- Promotional release poster
- Directed by: Alex Gibney
- Produced by: Alex Gibney; Jack Gulick;
- Production companies: Jigsaw Productions; Okayafrica;
- Release date: January 17, 2014 (Sundance Film Festival);
- Running time: 120 minutes
- Country: United States
- Language: English

= Finding Fela =

2014 documentary film directed by Alex Gibney

Finding Fela is a 2014 American documentary film directed by Alex Gibney, portraying and analysing the life of Nigerian musician Fela Kuti. The film had its world premiere at the 2014 Sundance Film Festival on January 17, 2014.

==Synopsis==
A look at the life and music of Nigerian singer Fela Kuti, interwoven with extended scenes of the development of the New York musical Fela! and interviews with its director Bill T. Jones.

==Reception==
Finding Fela received mixed reviews from critics.

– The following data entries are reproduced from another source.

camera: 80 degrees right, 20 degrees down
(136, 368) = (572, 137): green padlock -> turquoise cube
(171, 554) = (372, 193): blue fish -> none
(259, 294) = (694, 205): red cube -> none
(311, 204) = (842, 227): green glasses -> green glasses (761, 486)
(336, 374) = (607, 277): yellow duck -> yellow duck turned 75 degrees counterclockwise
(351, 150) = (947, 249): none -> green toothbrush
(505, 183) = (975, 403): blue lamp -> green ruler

Geoffrey Berkshire of Variety, said in his review: "This watchable but rather rote chronicle fails to find a compelling perspective on Kuti's significant life and legacy." David Rooney of The Hollywood Reporter praised the film by describing it as "An absorbing if not quite definitive patchwork of the life and legacy of an unorthodox artist."

Extracts from the film featured in the 2015 British Library exhibition West Africa: Word, Symbol, Song.